When I worked on SocialGrapple (similar featureset to Fruji), here's what I did:
* Technically: I had a well-optimized PostgreSQL database which had a few parts: Follower graph schema with a revision id (which node is following which), it got cleaned out every N revisions; a delta schema which took the last two revision ids and diff'd them; an aggregate schema which did a bunch of queries and summarized the results every T interval; metadata schema which stored cached information about each node (updated every time that user object was fetched).
I'm pretty obsessive about query and schema optimization, and I had a comprehensive benchmarking suite which helped me consistently improve my performance with bulk insertion as well as aggregate queries as well as user displayed queries. Each job was broken down into small efficient pieces that were executed in dependency order by my custom task scheduler, Turnip (open source at https://github.com/shazow/turnip).

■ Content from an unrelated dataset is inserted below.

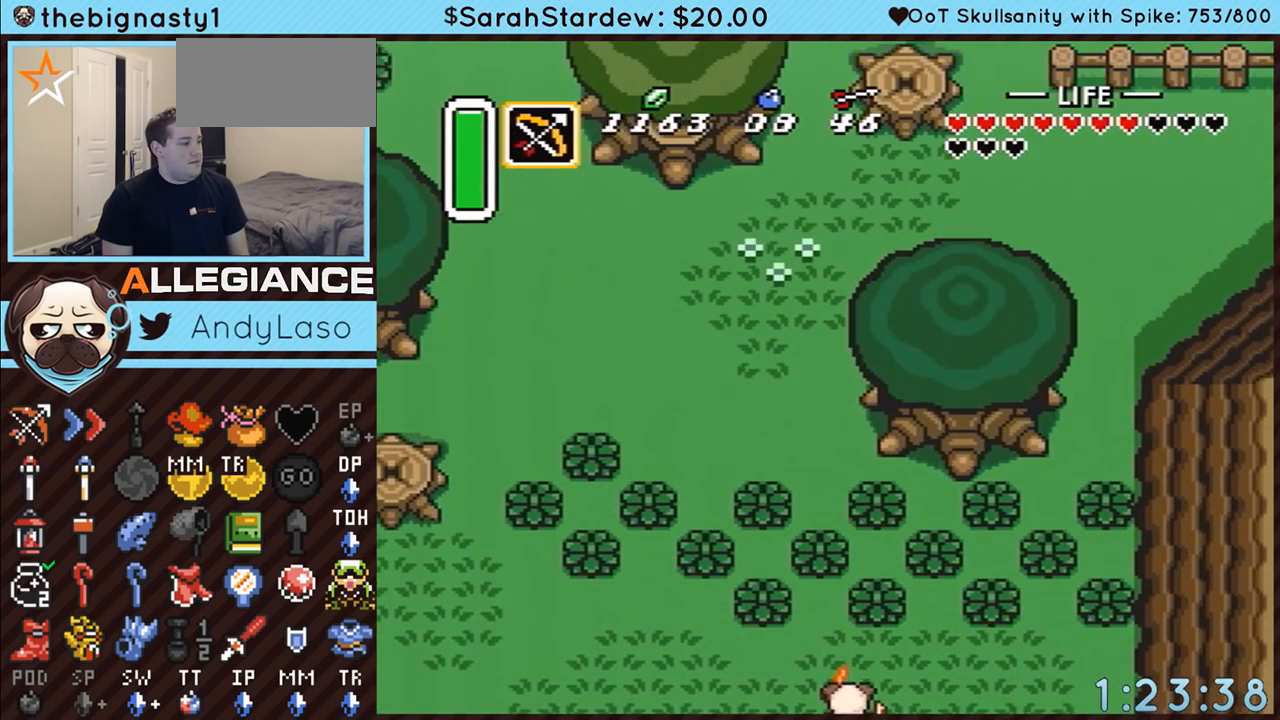
{"buttons": ["A", "DPAD_UP"], "events": [[167, "DPAD_UP", "down"], [283, "A", "down"], [450, "DPAD_LEFT", "up"]]}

I don't remember the exact numbers but I was approaching 100M rows on a single 512mb Linode.
Redis would have worked too but I would have needed much more RAM or more moving pieces to move things in and out of RAM for processing. None of my queries were slow enough to worry about this.
* Pricing: As others mentioned, higher prices make it easier to scale. I charged based on the size of the account and how many accounts you wanted to monitor (basically proxies to how many API calls you'll cost me). A small account cost something like $6/mo, 5 medium accounts $14/mo, 25 bigger accounts at $50/mo, 100 large accounts (1M+ followers) at $125/mo. I had modest revenue but I can't say my pricing scheme was perfect. I was actively messing with it towards the end.
* I had a legacy Twitter whitelisted account which gave me 10K api hits per hour. This helped me a lot. At the same time, I was careful to not become too dependent on that account in case I lost it. I was well within the boundary of normal user limits the entire time and only really used my whitelisted account to experiment or backfill new data. I made sure to always make the most efficient API calls to avoid wasting them. I too had issues with timeouts but it more came in waves when Twitter was having infrastructure issues rather than consistently. It wouldn't surprise me if this has gotten worse.
Also, I used and stitched all three Twitter APIs: REST, Search, and Streaming. It was painful.
* Diversify. Twitter is becoming an increasingly developer-unfriendly platform to build on, and your business should not be dependent on it. I added Facebook support to SocialGrapple, and I was going to add Google+ support too. Today, I'd also add app.net support. That said, the majority of my business was still Twitter, and that sucked. This was a big factor in my decision to sell out and shut it down—I didn't see the developer ecosystem as a place where you can have a sustainable business, let alone a thriving one.
I actually had several conversations/negotiations with Twitter about how they'd interpret their terms of service wrt my product. It helped to know people at the company to get a favourable ruling, but I still felt like it could be reversed—err, "provided with guidance" at any moment.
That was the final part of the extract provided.